5- Kamulaştırma Yasasının 15. maddesi, taşınmaz malın kıymetinin bilirkişi marifetiyle tesbit edileceğini öngörmekle birlikte, bilirkişilerin denetimi ve yapılan değerlendirmelerin çevre gerçeklerine uygunluğunu sağlamak görevi ilk planda ve öncelikle çevreyi ve kamulaştırma konusu taşınmaz malı tanıyan ve bu konuda, Anayasanın 138. maddesine göre Anayasaya, kanuna ve hukuka uygun olarak vicdani kanaatlerine göre nihai hükmü verecek olan hakime aittir. Nitekim 2942 sayılı Yasanın 15. maddesi; bilirkişi kurulu tarafından belirlenen bedelin isabetli olup olmadığını takdir yetkisini hakime vermiştir.

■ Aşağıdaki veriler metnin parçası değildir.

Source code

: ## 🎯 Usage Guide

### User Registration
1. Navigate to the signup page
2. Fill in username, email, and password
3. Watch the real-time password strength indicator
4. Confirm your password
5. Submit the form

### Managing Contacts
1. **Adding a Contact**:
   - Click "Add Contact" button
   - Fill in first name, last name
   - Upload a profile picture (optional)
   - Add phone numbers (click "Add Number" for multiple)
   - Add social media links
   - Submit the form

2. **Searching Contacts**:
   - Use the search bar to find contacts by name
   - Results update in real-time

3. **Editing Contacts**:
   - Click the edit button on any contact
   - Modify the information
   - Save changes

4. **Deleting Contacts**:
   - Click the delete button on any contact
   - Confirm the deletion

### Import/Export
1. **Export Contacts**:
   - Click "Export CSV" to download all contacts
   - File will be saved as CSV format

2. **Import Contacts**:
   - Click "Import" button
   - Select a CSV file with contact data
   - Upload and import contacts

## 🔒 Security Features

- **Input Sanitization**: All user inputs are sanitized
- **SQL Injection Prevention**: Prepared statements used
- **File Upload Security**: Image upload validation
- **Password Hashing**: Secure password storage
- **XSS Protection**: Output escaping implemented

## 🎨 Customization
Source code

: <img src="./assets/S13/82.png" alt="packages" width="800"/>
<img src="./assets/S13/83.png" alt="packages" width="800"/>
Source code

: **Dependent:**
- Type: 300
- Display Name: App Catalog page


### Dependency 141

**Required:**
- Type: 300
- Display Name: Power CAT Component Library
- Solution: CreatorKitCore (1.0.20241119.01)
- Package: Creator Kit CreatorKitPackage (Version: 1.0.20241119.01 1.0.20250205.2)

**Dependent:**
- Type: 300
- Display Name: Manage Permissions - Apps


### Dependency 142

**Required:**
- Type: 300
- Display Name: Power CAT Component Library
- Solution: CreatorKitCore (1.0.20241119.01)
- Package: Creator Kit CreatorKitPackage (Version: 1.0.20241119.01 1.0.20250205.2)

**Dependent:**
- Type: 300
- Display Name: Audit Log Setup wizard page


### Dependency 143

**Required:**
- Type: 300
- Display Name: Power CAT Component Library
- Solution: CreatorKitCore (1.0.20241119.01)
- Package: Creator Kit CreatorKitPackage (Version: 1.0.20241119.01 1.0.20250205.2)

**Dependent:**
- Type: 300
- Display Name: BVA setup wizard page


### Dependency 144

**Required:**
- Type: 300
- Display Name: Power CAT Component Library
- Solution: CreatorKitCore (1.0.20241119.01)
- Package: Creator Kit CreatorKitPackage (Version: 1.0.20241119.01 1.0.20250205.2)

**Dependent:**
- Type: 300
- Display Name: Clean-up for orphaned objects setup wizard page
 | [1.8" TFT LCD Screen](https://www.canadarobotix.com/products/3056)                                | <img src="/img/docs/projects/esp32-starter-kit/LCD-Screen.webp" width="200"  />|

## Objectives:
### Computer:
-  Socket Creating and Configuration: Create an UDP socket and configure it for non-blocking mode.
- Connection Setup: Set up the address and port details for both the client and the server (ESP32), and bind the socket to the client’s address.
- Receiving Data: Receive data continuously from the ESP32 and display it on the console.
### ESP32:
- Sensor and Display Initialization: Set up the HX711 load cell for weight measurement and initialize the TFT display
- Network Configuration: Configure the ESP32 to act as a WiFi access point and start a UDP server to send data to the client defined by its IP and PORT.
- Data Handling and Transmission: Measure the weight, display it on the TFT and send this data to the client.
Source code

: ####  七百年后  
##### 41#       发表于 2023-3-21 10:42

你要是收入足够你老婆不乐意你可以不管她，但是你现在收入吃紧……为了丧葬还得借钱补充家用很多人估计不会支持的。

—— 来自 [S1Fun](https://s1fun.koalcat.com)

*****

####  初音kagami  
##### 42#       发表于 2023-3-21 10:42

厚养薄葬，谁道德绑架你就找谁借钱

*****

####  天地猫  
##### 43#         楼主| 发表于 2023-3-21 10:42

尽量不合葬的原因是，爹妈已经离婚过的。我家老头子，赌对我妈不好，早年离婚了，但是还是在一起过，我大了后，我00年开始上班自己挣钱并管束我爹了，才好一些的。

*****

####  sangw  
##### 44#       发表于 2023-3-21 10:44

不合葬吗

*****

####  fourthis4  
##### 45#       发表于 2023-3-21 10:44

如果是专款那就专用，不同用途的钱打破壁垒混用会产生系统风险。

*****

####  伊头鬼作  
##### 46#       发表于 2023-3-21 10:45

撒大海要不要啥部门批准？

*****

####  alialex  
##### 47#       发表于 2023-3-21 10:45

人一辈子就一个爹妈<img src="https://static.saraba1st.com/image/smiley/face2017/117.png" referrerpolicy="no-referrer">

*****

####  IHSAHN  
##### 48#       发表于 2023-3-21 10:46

Bilirkişinin oy ve görüşlerinin hakimi bağlamayacağı yolundaki HUMK. nun 286. maddesi göz önüne alınarak, karar her türlü çelişki ve uyumsuzluklar giderildikten sonra verilmelidir.
Bu durumda mahkemece yapılacak iş, bilirkişi kurullarından bozma nedenlerine uygun ek raporlar almak, raporların bozmaya uygunluğunu denetlemek, bilirkişilerin görüşlerinde ısrar etmeleri halinde, gerekirse yeniden bilirkişi kurulları oluşturarak hasıl olacak sonuca göre karar vermek olmalıdır.
Bu itibarla yukarıda açıklanan esaslar göz önünde tutulmaksızın yazılı şekilde hüküm tesisi isabetsiz, temyiz itirazları bu nedenlerle yerinde olduğundan kabulü ile hükmün HUMK. nun 428. maddesi gereğince (BOZULMASINA), temyiz peşin harcının istek halinde temyiz edene iadesine, 25.11.1999 gününde oybirliğiyle karar verildi.